Should we be mindful of how popular “mindfulness” now is? Carl Erik Fisher says we should. Fisher is a professor of clinical psychiatry at Columbia University and a practicing psychotherapist who integrates meditation in his practice, and meditates himself. But he worries some popular meditation practices, which stress salvation through a clear mind, undermine the genuine benefits of meditation. Recent studies in psychology show mindful meditation has been detrimental to practitioners.
“The overselling of mindfulness can lead to this idea that we should always be rigidly focused on what’s in front of us and our minds should be totally clear of any sort of input or thought,” Fisher told Nautilus. “That’s a total misrepresentation. Mindfulness doesn’t mean the eradication of thoughts, in any tradition. In any sort of basic, secular, clinical application, it just means paying attention to the present moment…Maybe we need to clarify what we mean by mindfulness before we slap it on a bunch of posters in every school and every workplace.”
Every year, at least 1 million new meditators arise in the United States alone. “Meditation Has Become a Billion-Dollar Business,” one Fortune headline announced.

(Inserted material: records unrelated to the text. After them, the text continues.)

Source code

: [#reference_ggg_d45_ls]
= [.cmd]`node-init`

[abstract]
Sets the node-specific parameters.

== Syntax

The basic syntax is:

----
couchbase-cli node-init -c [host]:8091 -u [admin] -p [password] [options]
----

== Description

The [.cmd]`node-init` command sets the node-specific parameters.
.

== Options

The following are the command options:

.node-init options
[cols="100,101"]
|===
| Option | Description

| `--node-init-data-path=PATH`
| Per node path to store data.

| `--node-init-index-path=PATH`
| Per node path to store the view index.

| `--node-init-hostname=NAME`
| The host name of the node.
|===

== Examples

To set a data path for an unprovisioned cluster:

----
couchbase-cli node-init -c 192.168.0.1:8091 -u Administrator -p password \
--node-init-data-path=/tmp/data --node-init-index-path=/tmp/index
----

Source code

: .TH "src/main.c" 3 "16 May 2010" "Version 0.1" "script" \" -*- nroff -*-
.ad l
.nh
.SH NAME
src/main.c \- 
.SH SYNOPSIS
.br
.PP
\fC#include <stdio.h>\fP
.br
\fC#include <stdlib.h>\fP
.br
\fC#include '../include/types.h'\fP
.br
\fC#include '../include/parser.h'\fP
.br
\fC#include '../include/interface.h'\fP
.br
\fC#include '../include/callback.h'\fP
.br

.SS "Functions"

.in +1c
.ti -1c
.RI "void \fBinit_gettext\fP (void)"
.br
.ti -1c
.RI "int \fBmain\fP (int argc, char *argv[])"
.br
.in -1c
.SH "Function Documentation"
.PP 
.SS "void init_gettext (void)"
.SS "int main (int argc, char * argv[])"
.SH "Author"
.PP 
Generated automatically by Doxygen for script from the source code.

Willoughby Britton, director of the Clinical and Affective Neuroscience Laboratory at Brown University, and colleagues, wrote in a paper last year, “With more than 20 mindfulness phone apps, mindfulness is a major contributor to the billion-dollar meditation industry that serves more than 18 million meditators.” In a piece in Wired, Robert Wright, author most recently of Why Buddhism Is True: The Science and Philosophy of Meditation and Enlightenment, argued “How Mindfulness Meditation Can Save America.”